Wednesday’s article, “Lake Zurich proposal for homeless questioned: Neighbors balk at moving mentally ill into group house” (News, Jan. 14), provides yet another example of our society’s lack of understanding regarding mental illness. Joel Williams (executive director for PADS Lake County, an emergency shelter for homeless individuals) had it right when he said the negative responses to a proposed group home are because “people did not have an understanding of the people we’re going to be serving.”
People are the key word here. It should be about people getting to know people who appear different—not about people excluding other people because they don’t understand them and, as a result, are afraid of them.

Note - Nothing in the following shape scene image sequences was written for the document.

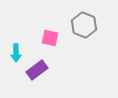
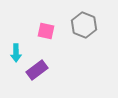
pink square: moved 4 px left, 7 px up
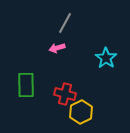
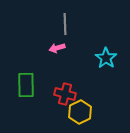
gray line: moved 1 px down; rotated 30 degrees counterclockwise
yellow hexagon: moved 1 px left
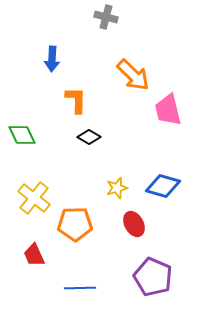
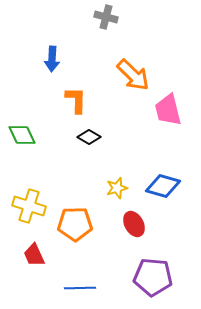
yellow cross: moved 5 px left, 8 px down; rotated 20 degrees counterclockwise
purple pentagon: rotated 18 degrees counterclockwise
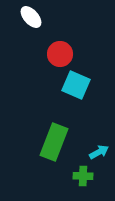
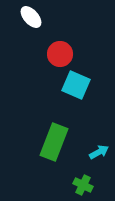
green cross: moved 9 px down; rotated 24 degrees clockwise
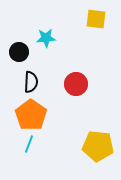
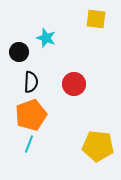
cyan star: rotated 24 degrees clockwise
red circle: moved 2 px left
orange pentagon: rotated 16 degrees clockwise
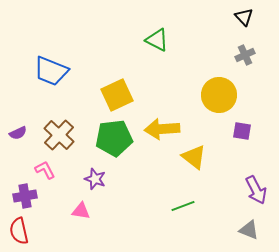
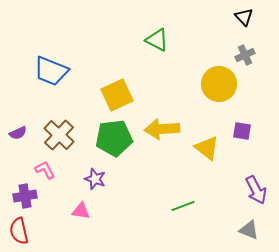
yellow circle: moved 11 px up
yellow triangle: moved 13 px right, 9 px up
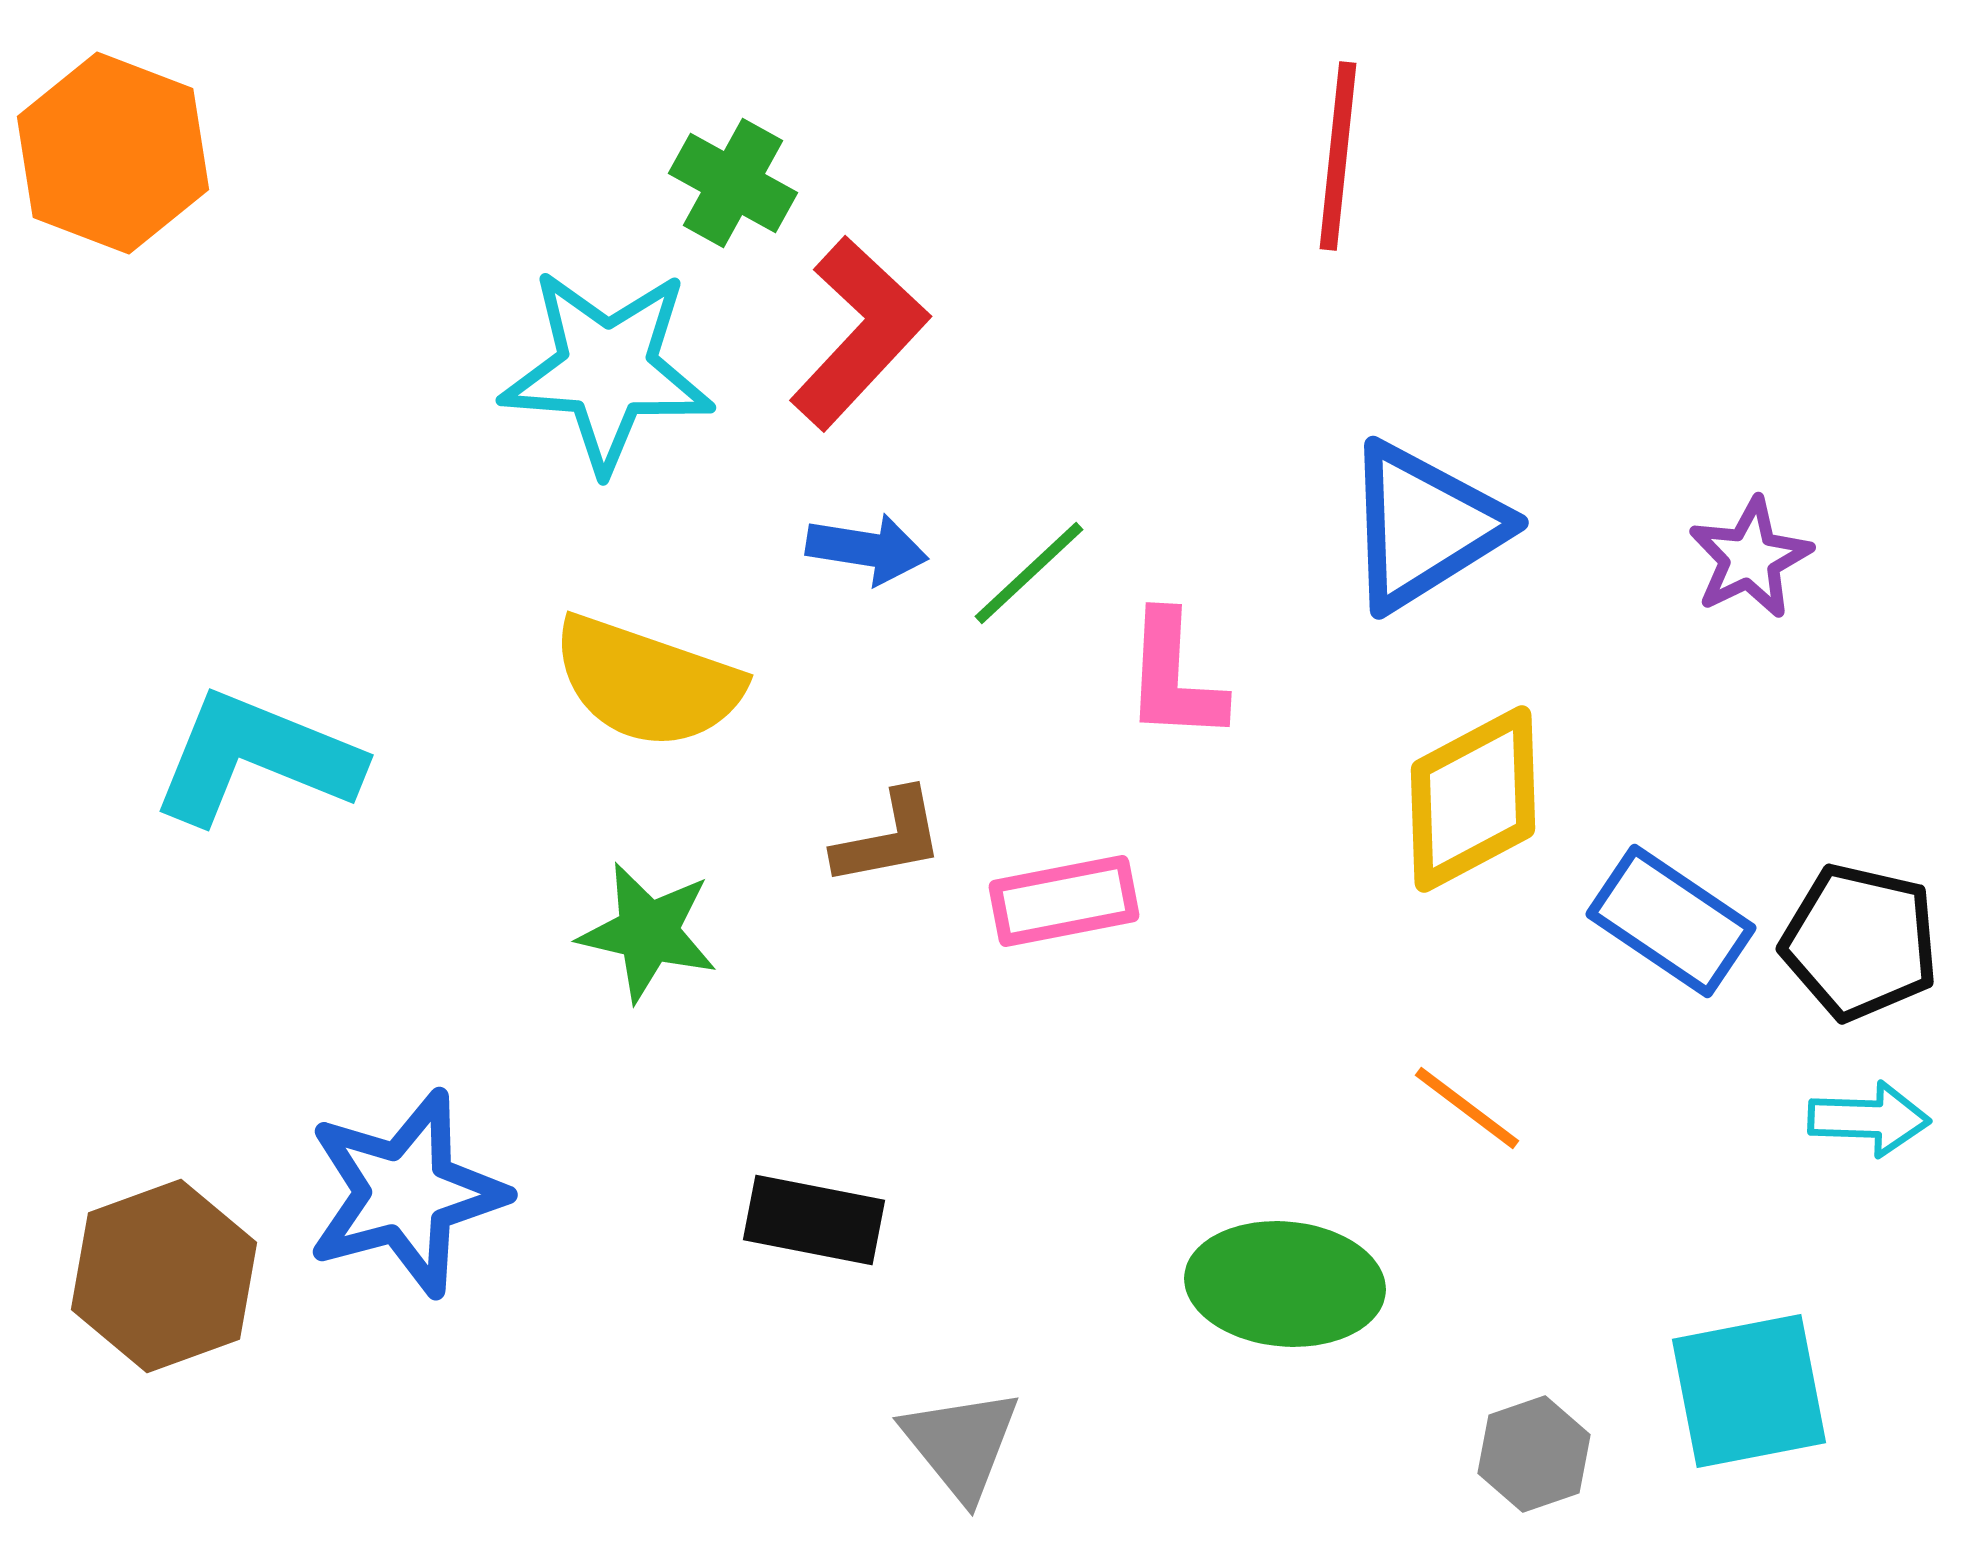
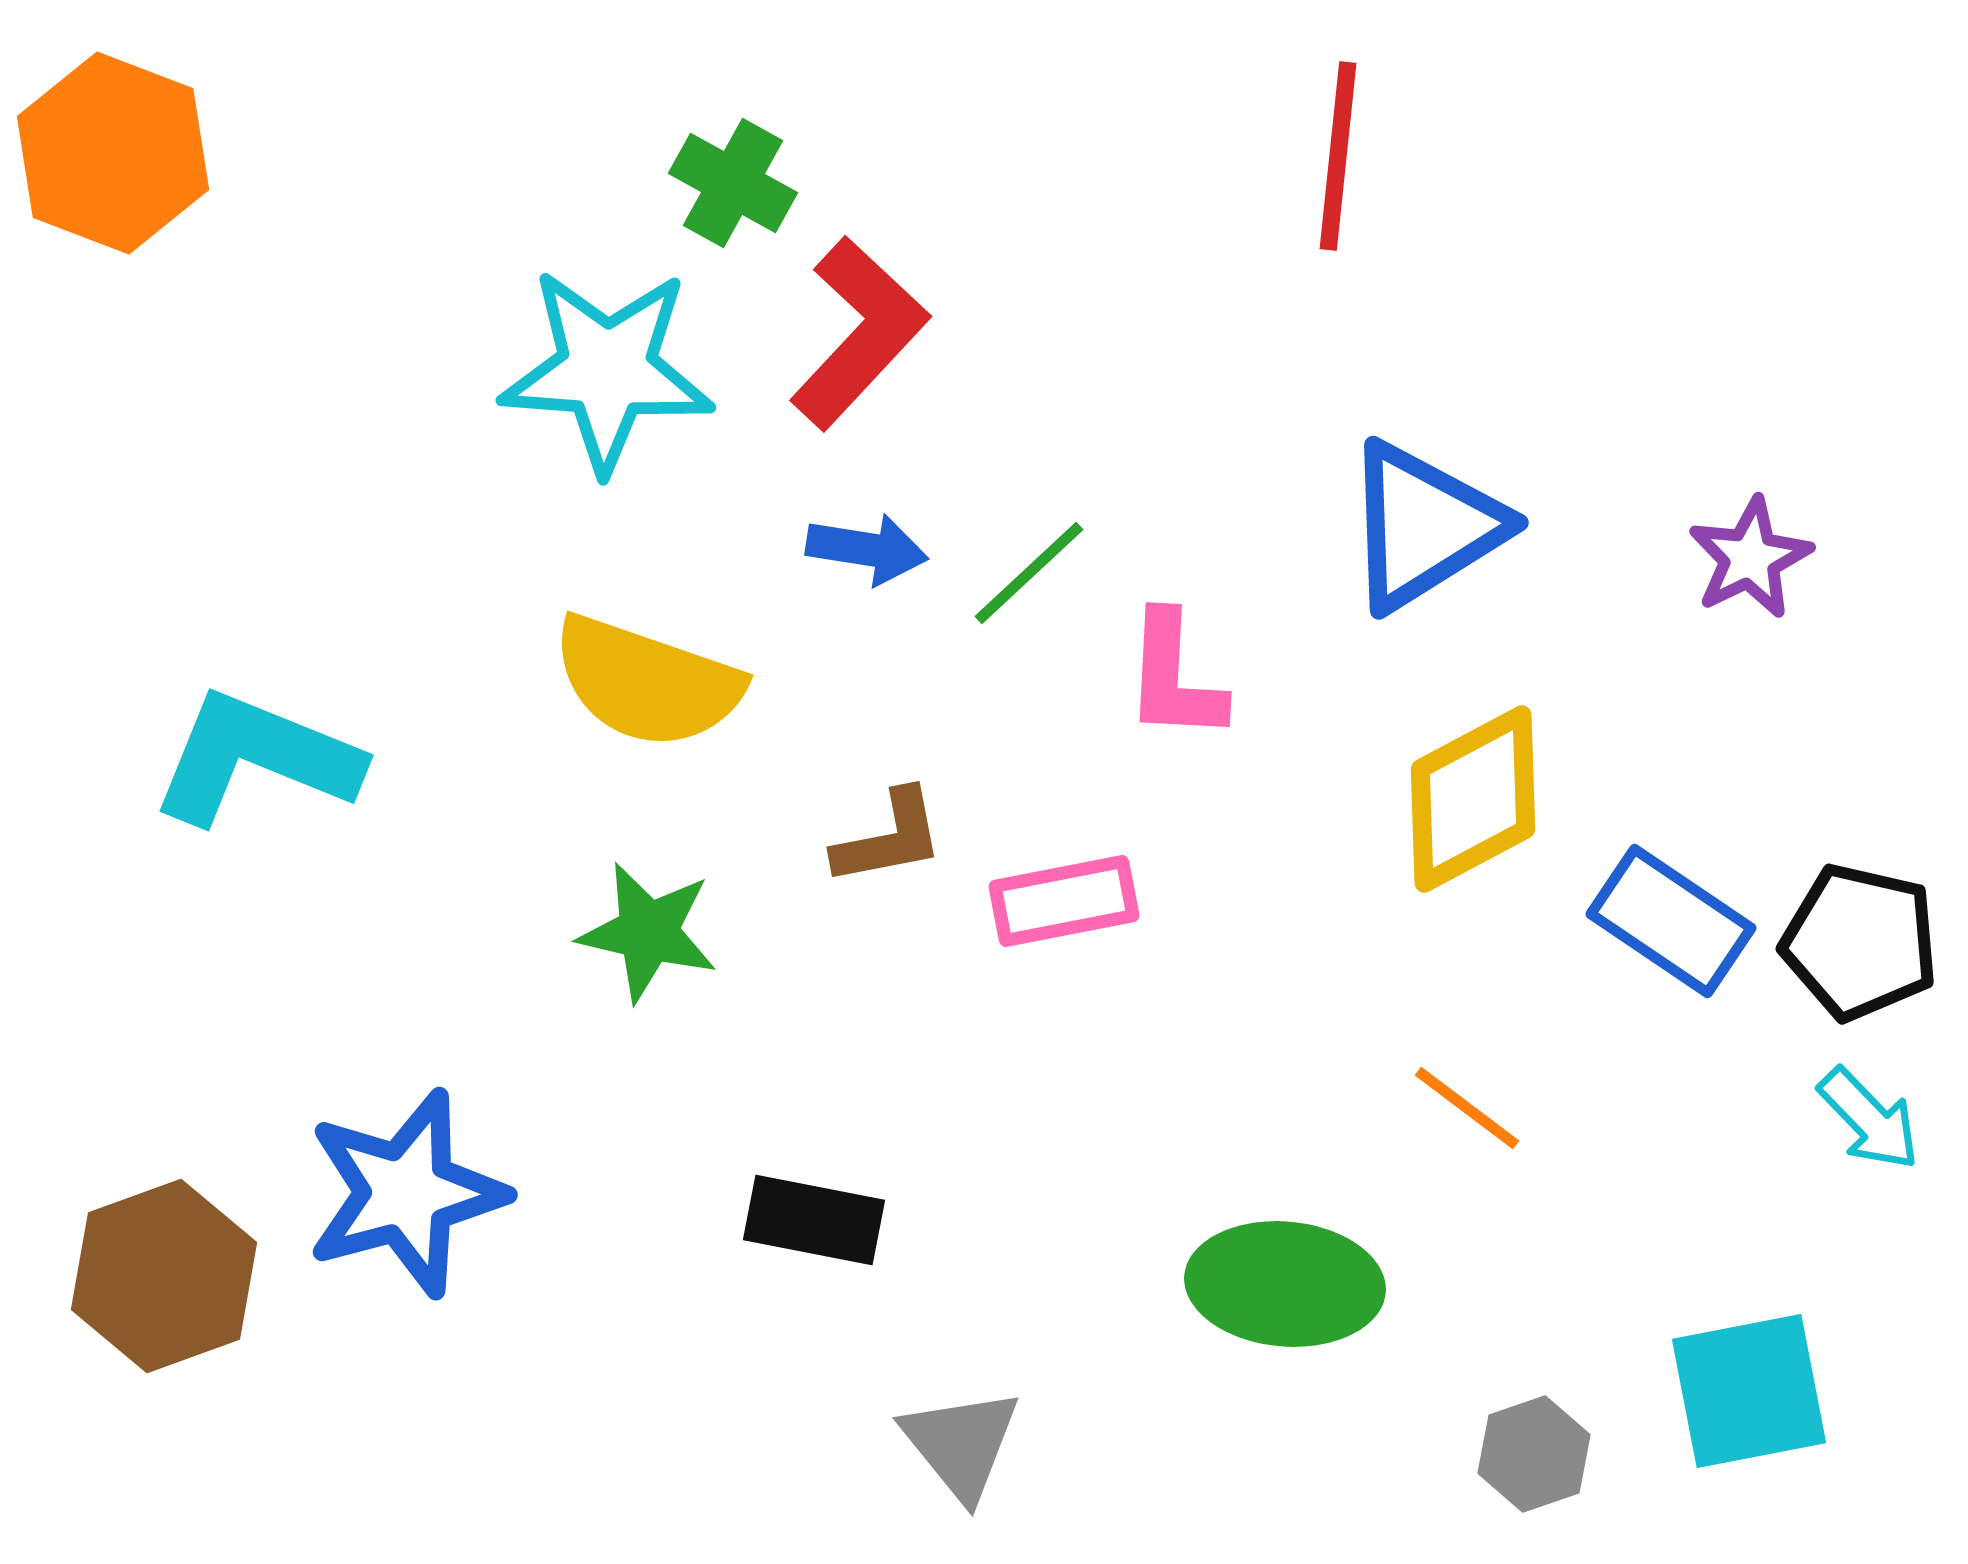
cyan arrow: rotated 44 degrees clockwise
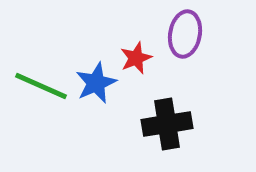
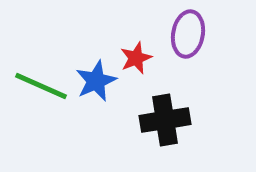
purple ellipse: moved 3 px right
blue star: moved 2 px up
black cross: moved 2 px left, 4 px up
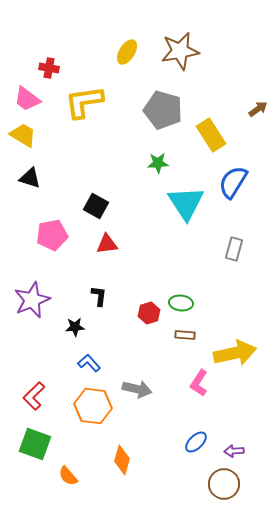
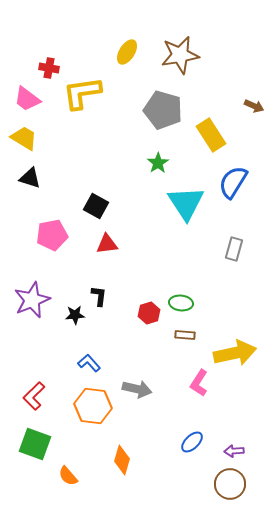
brown star: moved 4 px down
yellow L-shape: moved 2 px left, 9 px up
brown arrow: moved 4 px left, 3 px up; rotated 60 degrees clockwise
yellow trapezoid: moved 1 px right, 3 px down
green star: rotated 30 degrees counterclockwise
black star: moved 12 px up
blue ellipse: moved 4 px left
brown circle: moved 6 px right
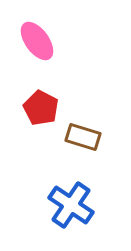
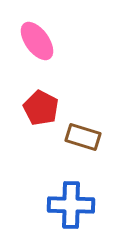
blue cross: rotated 33 degrees counterclockwise
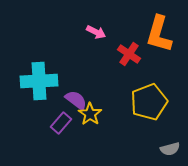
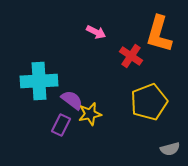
red cross: moved 2 px right, 2 px down
purple semicircle: moved 4 px left
yellow star: rotated 25 degrees clockwise
purple rectangle: moved 2 px down; rotated 15 degrees counterclockwise
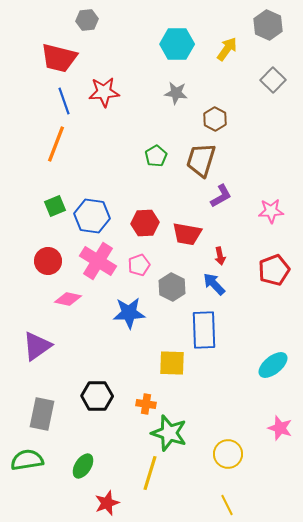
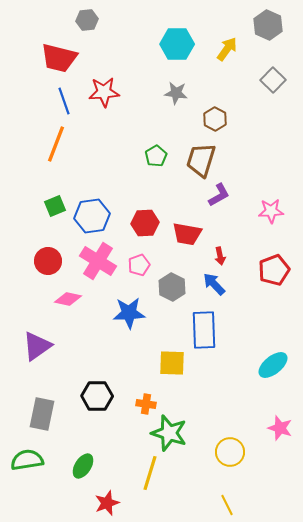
purple L-shape at (221, 196): moved 2 px left, 1 px up
blue hexagon at (92, 216): rotated 16 degrees counterclockwise
yellow circle at (228, 454): moved 2 px right, 2 px up
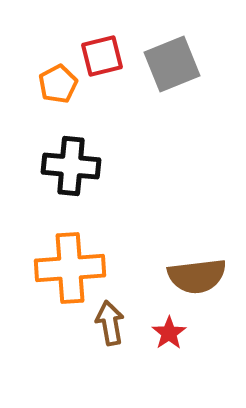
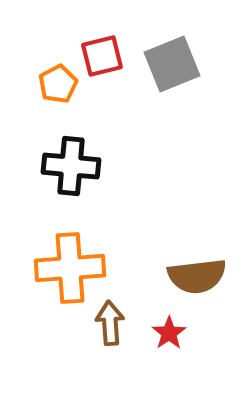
brown arrow: rotated 6 degrees clockwise
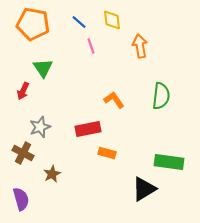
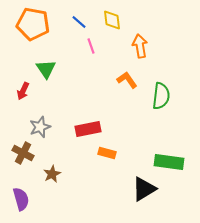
green triangle: moved 3 px right, 1 px down
orange L-shape: moved 13 px right, 20 px up
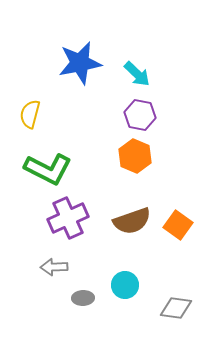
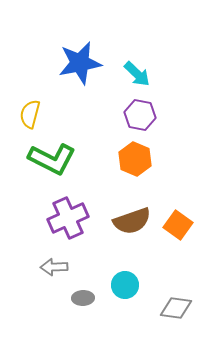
orange hexagon: moved 3 px down
green L-shape: moved 4 px right, 10 px up
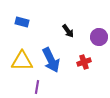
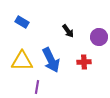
blue rectangle: rotated 16 degrees clockwise
red cross: rotated 16 degrees clockwise
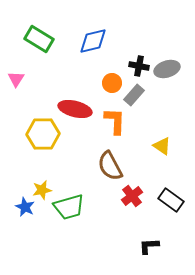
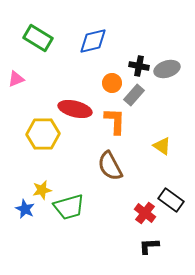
green rectangle: moved 1 px left, 1 px up
pink triangle: rotated 36 degrees clockwise
red cross: moved 13 px right, 17 px down; rotated 15 degrees counterclockwise
blue star: moved 2 px down
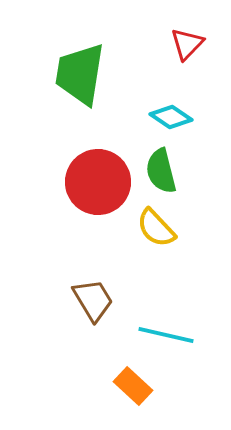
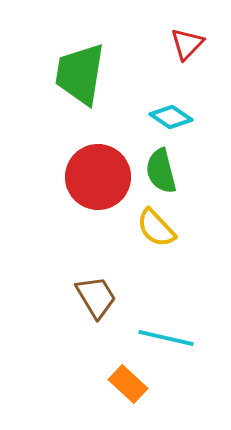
red circle: moved 5 px up
brown trapezoid: moved 3 px right, 3 px up
cyan line: moved 3 px down
orange rectangle: moved 5 px left, 2 px up
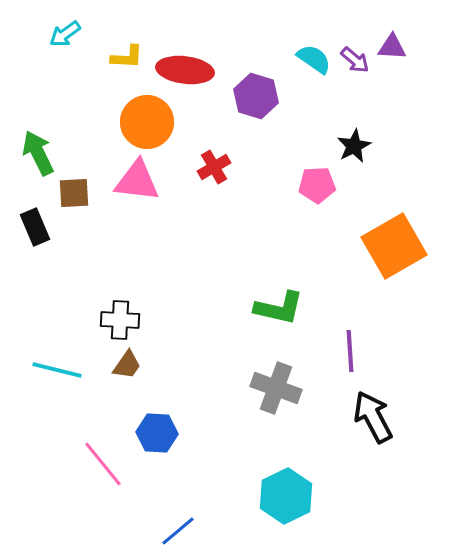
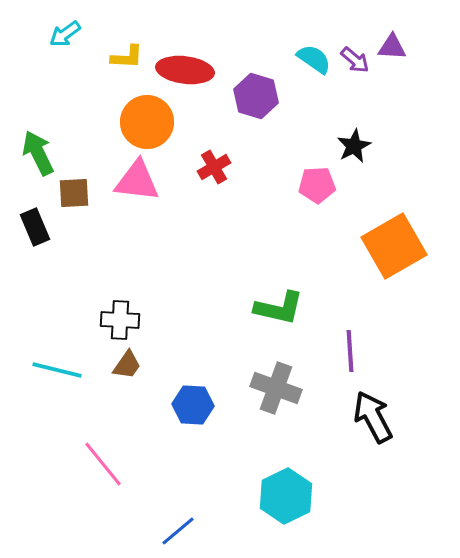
blue hexagon: moved 36 px right, 28 px up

Over the past thirty years, I have provided nursing care to, worked alongside of, and enjoyed friendships with, many persons with mental illness. These people are not killers— serial or otherwise—or pedophiles, or even remotely interested in harming others or disrupting their lives. They are men, women, teenagers and children who are facing the challenge of living with a mental illness. They are fellow human beings who often face this challenge with grace and dignity that is inspiring. My life has been made richer by knowing them.
I would be pleased to have a group home for formerly homeless people with mental illness on my block. People who live there would be supported and ready for life in the community. As for my children, I would be glad that they would have the opportunity to get to know their new neighbors.
If you are going to protest something, be informed about what you are protesting. The stereotypes and myths about mental illness that are perpetuated in entertainment and news media have little to do with reality. For every one person with mental illness who is in the news for a crime committed there are 999 who are out there living their lives the best they can, just like the rest of us.